Amanda Watt was diagnosed with ankylosing spondylitis (AS) at 26 years old, but her pain started when she was 10 or 11.
“I remember sitting, and my elbows would get really stiff if I didn't move them,” she says. “My mom took me to the doctor and, of course, they said, ‘It's growing pains, she's fine.’” In high school, Amanda started having bad back pain and, by the time college rolled around, the pain would flare up and be so severe that she’d go to the ER. From there, she saw doctor after doctor, trying to find answers, but it was her ophthalmologist who gave her the clarity she needed. “When I told her my back was flaring when I was on steroids, my eyes started to flare, too,” Amanda continues. “She said, ‘Based on your records, I think this is what you have,’ and she sent me to a rheumatologist.”
“I was very excited I finally had answers, but it didn’t change anything. I had all the symptoms before; it’s just getting a name so I can get treatment.”

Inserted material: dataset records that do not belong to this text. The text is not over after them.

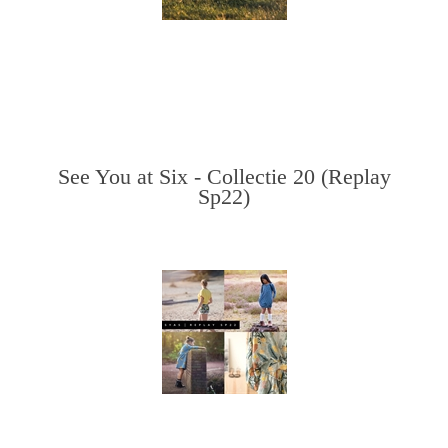
See You at Six - Collectie 20 (Replay
Sp22)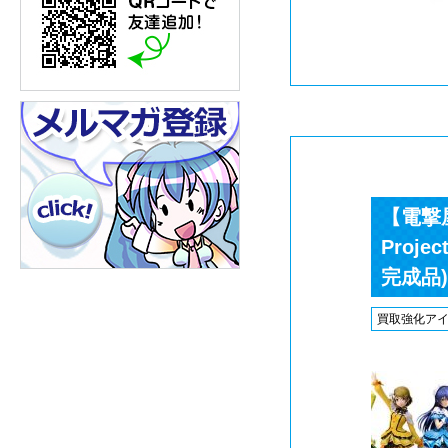
【電撃屋
Proj
完成品)
買取強化ア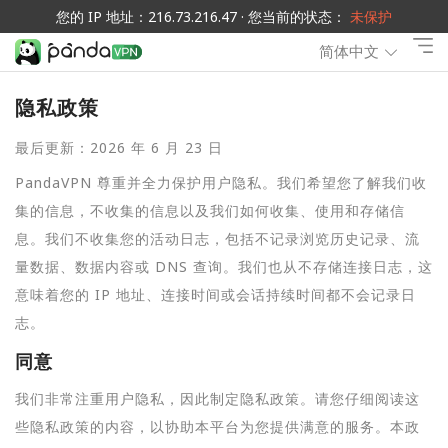
您的 IP 地址：216.73.216.47 · 您当前的状态：
未保护
简体中文
隐私政策
最后更新：2026 年 6 月 23 日
PandaVPN 尊重并全力保护用户隐私。我们希望您了解我们收
集的信息，不收集的信息以及我们如何收集、使用和存储信
息。我们不收集您的活动日志，包括不记录浏览历史记录、流
量数据、数据内容或 DNS 查询。我们也从不存储连接日志，这
意味着您的 IP 地址、连接时间或会话持续时间都不会记录日
志。
同意
我们非常注重用户隐私，因此制定隐私政策。请您仔细阅读这
些隐私政策的内容，以协助本平台为您提供满意的服务。本政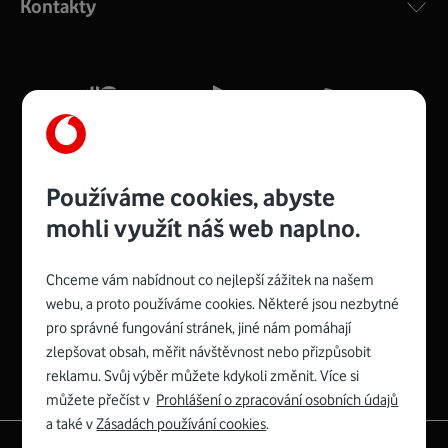
Kontakty
silný signál pro celou domácnost. Kompaktní rozměry 21
x 16 x 4 cm, 4 Gigabitové LAN porty a rychlost až 500
Mb/s.
Více o COMPAL CH7465VF
Používáme cookies, abyste
mohli využít náš web naplno.
Chceme vám nabídnout co nejlepší zážitek na našem
Spojte se s Vodafonem
webu, a proto používáme cookies. Některé jsou nezbytné
pro správné fungování stránek, jiné nám pomáhají
Zyxel VMG8623-T50B
:
zlepšovat obsah, měřit návštěvnost nebo přizpůsobit
Rozměry modemu jsou 16 x 22 x 7,5 cm (včetně stojánku)
reklamu. Svůj výběr můžete kdykoli změnit. Více si
a nabízí 4 gigabitové LAN porty a bezdrátové připojení Wi-
můžete přečíst v
Prohlášení o zpracování osobních údajů
Fi ve verzích 802.11 b/g/n/ac pro frekvenci 2,4 GHz a
a také v
Zásadách používání cookies
.
802.11 a/b/g/n/ac pro frekvenci 5 GHz s rychlostí až 866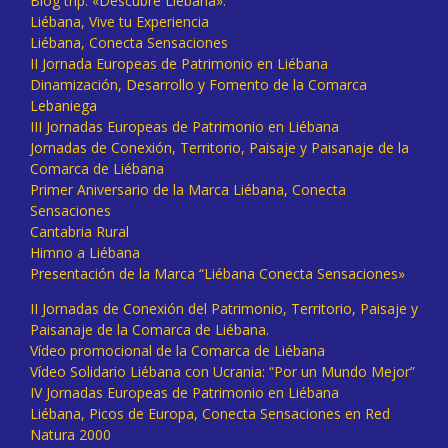
Blog trip: «Descubre Liébana».
Liébana, Vive tu Experiencia
Liébana, Conecta Sensaciones
II Jornada Europeas de Patrimonio en Liébana
Dinamización, Desarrollo y Fomento de la Comarca
Lebaniega
III Jornadas Europeas de Patrimonio en Liébana
Jornadas de Conexión, Territorio, Paisaje y Paisanaje de la
Comarca de Liébana
Primer Aniversario de la Marca Liébana, Conecta
Sensaciones
Cantabria Rural
Himno a Liébana
Presentación de la Marca “Liébana Conecta Sensaciones»
II Jornadas de Conexión del Patrimonio, Territorio, Paisaje y
Paisanaje de la Comarca de Liébana.
Vídeo promocional de la Comarca de Liébana
Vídeo Solidario Liébana con Ucrania: “Por un Mundo Mejor”
IV Jornadas Europeas de Patrimonio en Liébana
Liébana, Picos de Europa, Conecta Sensaciones en Red
Natura 2000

“It takes 10 to 12 years for a diagnosis of AS. That’s why I want to get my story out there,” Amanda says. She also wants to break down any misconceptions about the disease, particularly one that stuck with her that she heard from a doctor. “I was actually told by a pain doctor that ankylosing spondylitis was a man’s disease, and she didn’t know why I had it.”
In 2023, she was told by a doctor that she also most likely had psoriatic arthritis.
Highs and Lows
Amanda works in clinical research, around cancer and sickle cell, and has spent most of her career working with kids. “When I found opportunities helping kids with chronic illnesses, I thought that would have been great for me to have — someone who understood what I was going through and who I could talk to,” she says. “I loved talking with the kids to get their minds off what was going on. I like to share those things with patients.”

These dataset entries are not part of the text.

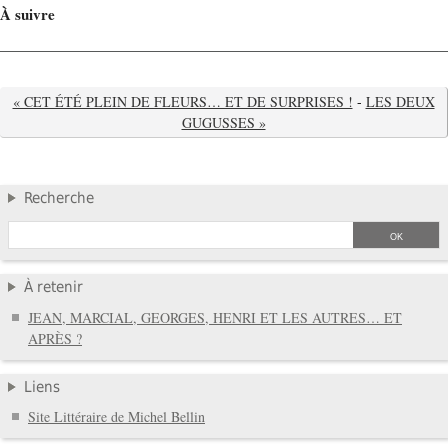
À suivre
« CET ÉTÉ PLEIN DE FLEURS… ET DE SURPRISES !
-
LES DEUX
GUGUSSES »
Recherche
À retenir
JEAN, MARCIAL, GEORGES, HENRI ET LES AUTRES… ET
APRÈS ?
Liens
Site Littéraire de Michel Bellin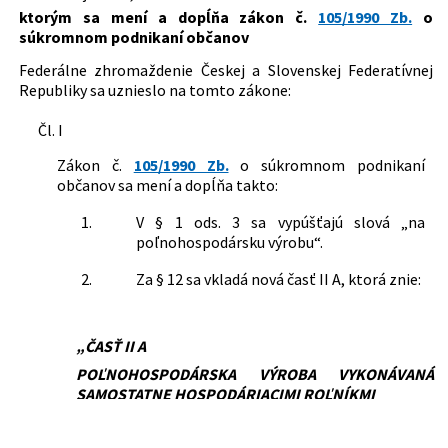
Dátum účinnosti od:
01.07.1991
ktorým sa mení a dopĺňa zákon č.
105/1990 Zb.
o
súkromnom podnikaní občanov
Autor:
Federálne zhromaždenie Českej a Slovenskej
Federatívnej Republiky
Federálne zhromaždenie Českej a Slovenskej Federatívnej
Republiky sa uznieslo na tomto zákone:
Právna oblasť:
Poľnohospodárstvo a potravinárstvo
Živnostenské podnikanie
Čl. I
Nachádza sa v čiastke:
44/1991
Zákon č.
105/1990 Zb.
o súkromnom podnikaní
občanov sa mení a dopĺňa takto:
1.
V § 1 ods. 3 sa vypúšťajú slová „na
poľnohospodársku výrobu“.
2.
Za § 12 sa vkladá nová časť II A, ktorá znie:
„ČASŤ II A
POĽNOHOSPODÁRSKA VÝROBA VYKONÁVANÁ
SAMOSTATNE HOSPODÁRIACIMI ROĽNÍKMI
§ 12a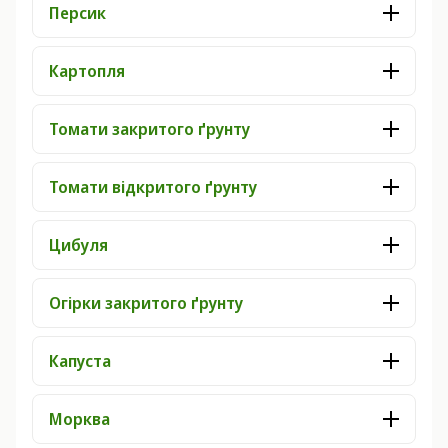
Персик
Картопля
Томати закритого ґрунту
Томати відкритого ґрунту
Цибуля
Огірки закритого ґрунту
Капуста
Морква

“I think it also helped the parents see that ‘you deal with chronic pain and illnesses, but you’re still able to have a job and have a life. It’s not just going to be in the hospital and doctors’ appointments. You can still succeed.’” Amanda has had to step back from working with patients directly, due to her AS. But she hopes that, one day, more and better pain treatment options become available so that she can get back to that.
She walks regularly and stretches to keep her pain under control, as well as spends time with her friends to take her mind off her symptoms. But it can be a challenge.

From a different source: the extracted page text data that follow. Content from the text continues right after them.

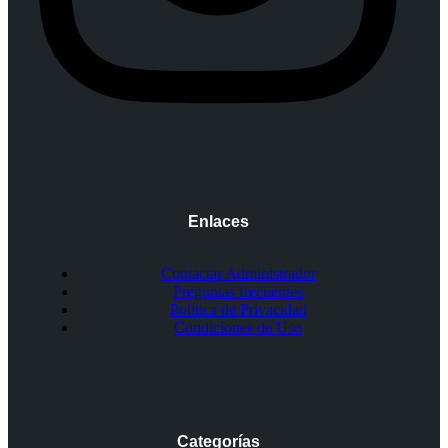
Enlaces
Contactar Administrador
Preguntas frecuentes
Política de Privacidad
Condiciones de Uso
Categorías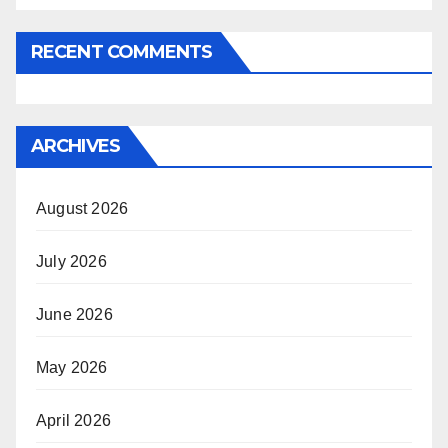
RECENT COMMENTS
ARCHIVES
August 2026
July 2026
June 2026
May 2026
April 2026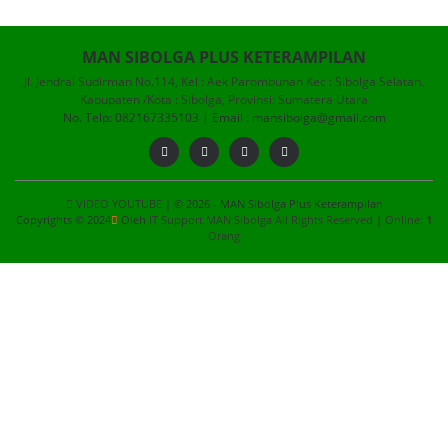
MAN SIBOLGA PLUS KETERAMPILAN
Jl. Jendral Sudirman No.114, Kel : Aek Parombunan Kec : Sibolga Selatan.
Kabupaten /Kota : Sibolga, Provinsi: Sumatera Utara
No. Telp: 082167335103 | Email : mansibolga@gmail.com
VIDEO YOUTUBE
| © 2026 - MAN Sibolga Plus Keterampilan
Copyrights © 2024
Oleh
IT Support MAN Sibolga All Rights Reserved
|
Online:
1
Orang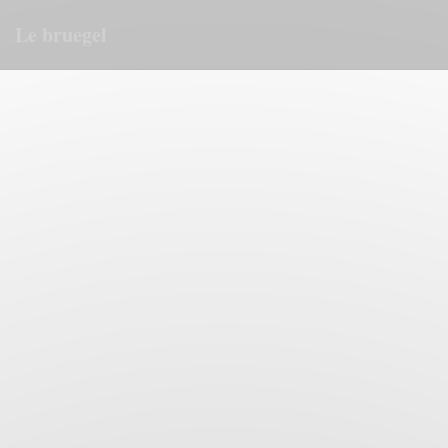
Painel de Gerenciamento de Cookies
Le bruegel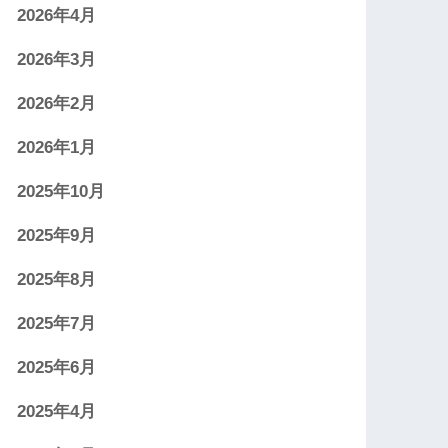
2026年4月
2026年3月
2026年2月
2026年1月
2025年10月
2025年9月
2025年8月
2025年7月
2025年6月
2025年4月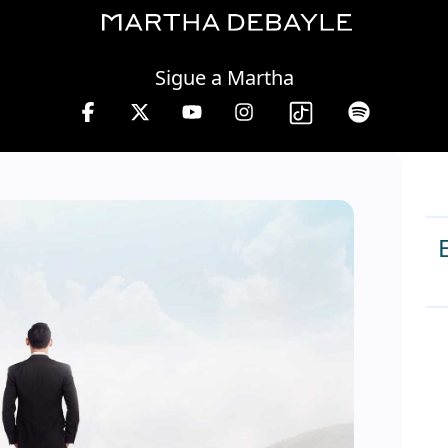
Thursday, 06 August, 2026
Sigue a Martha
 Debayle en W, lunes a viernes de 10 a 13 hrs.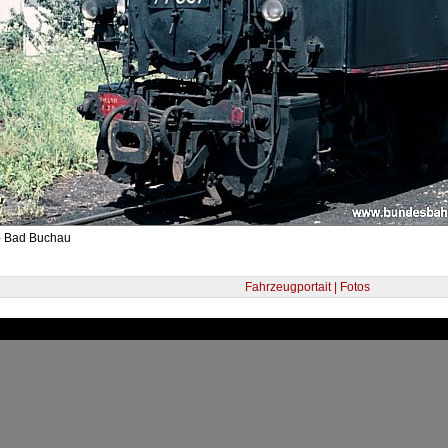
- Bad Buchau
Fahrzeugportait | Fotos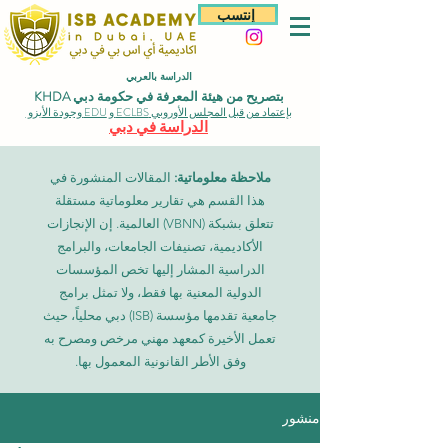
إنتسب
الدراسة بالعربي
بتصريح من هيئة المعرفة في حكومة دبي KHDA
بإعتماد من قبل المجلس الأوروبي ECLBS و EDU وجودة الأيزو
الدراسة في دبي
ملاحظة معلوماتية:
المقالات المنشورة في
هذا القسم هي تقارير معلوماتية مستقلة
تتعلق بشبكة (VBNN) العالمية. إن الإنجازات
الأكاديمية، تصنيفات الجامعات، والبرامج
الدراسية المشار إليها تخص المؤسسات
الدولية المعنية بها فقط، ولا تمثل برامج
جامعية تقدمها مؤسسة (ISB) دبي محلياً، حيث
تعمل الأخيرة كمعهد مهني مرخص ومصرح به
وفق الأطر القانونية المعمول بها.
منشور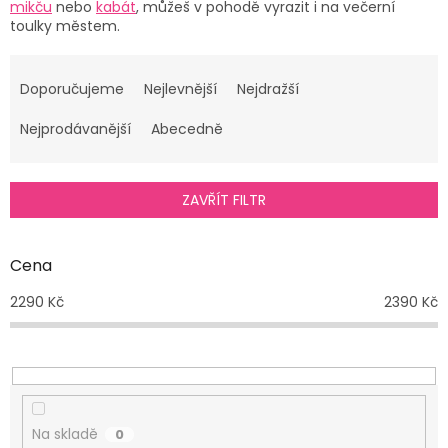
mikču
nebo
kabát
, můžeš v pohodě vyrazit i na večerní
toulky městem.
Ř
a
Doporučujeme
Nejlevnější
Nejdražší
z
e
Nejprodávanější
Abecedně
n
í
p
ZAVŘÍT FILTR
r
o
d
Cena
u
2290
Kč
2390
Kč
k
t
ů
Na skladě
0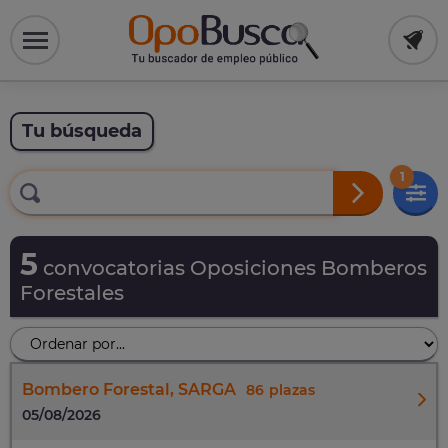
Tu búsqueda
1
5
convocatorias Oposiciones Bomberos
Forestales
Bombero Forestal, SARGA
86
05/08/2026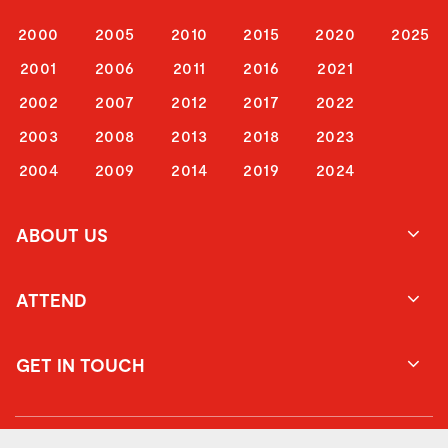
2000
2005
2010
2015
2020
2025
2001
2006
2011
2016
2021
2002
2007
2012
2017
2022
2003
2008
2013
2018
2023
2004
2009
2014
2019
2024
ABOUT US
ATTEND
GET IN TOUCH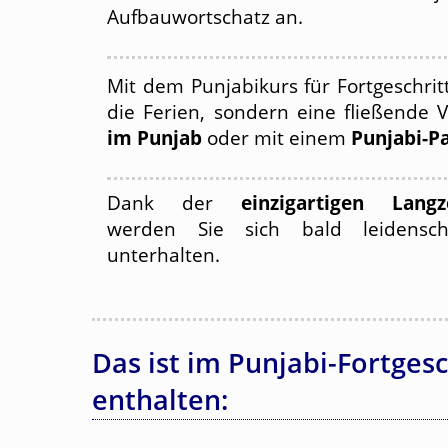
Aufbauwortschatz an.
Mit dem Punjabikurs für Fortgeschrit
die Ferien, sondern eine fließende 
im Punjab
oder mit einem
Punjabi-P
Dank der
einzigartigen Langz
werden Sie sich bald leidensch
unterhalten.
Das ist im Punjabi-Fortges
enthalten:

“When I am at my worst, I don't see people. So, even my close friends don't really understand how bad it is. Just because I don't have something physical you can see, like a missing limb, doesn’t mean I’m not in pain.”
Amanda first crossed paths with the Arthritis Foundation through Alpha Omicron Pi (AOII), where she was the philanthropy chair in her local chapter. Then through her job, she found Foundation-sponsored research studies that she and others she knew could participate in. But her first direct involvement was with Walk to Cure Arthritis. Her first walk event in 2020 was virtual, but she proved to be a dynamic fundraiser and champion for the cause with her team. In 2023, she was named the national adult honoree.
Amanda was asked to help on the Arthritis Foundation Georgia office’s planning committee in 2022 and was also the local adult honoree that same year. “During the Walk, a lot of people came up to me,” she remembers. “I was hard to miss. I had bright pink hair. They recommended a lot of different things. It’s a community where people not only offer support but provide resources, too. I became friends with a couple of people after that.”
When Amanda found out she was the national adult honoree, she was thrilled. “I started calling everyone, I was so excited. My family and friends were so excited for me, my parents especially. They get to see I can use my experience to help others and not be laying in a bed miserable for myself.”
Through it all, Amanda empathizes with others on their journeys and has only a message of hope. “My one takeaway would be that, despite dealing with hardships and chronic illness, you can push through and live a fairly normal life. You can still live a normal life despite your struggles, because everybody has struggles, just in different ways.”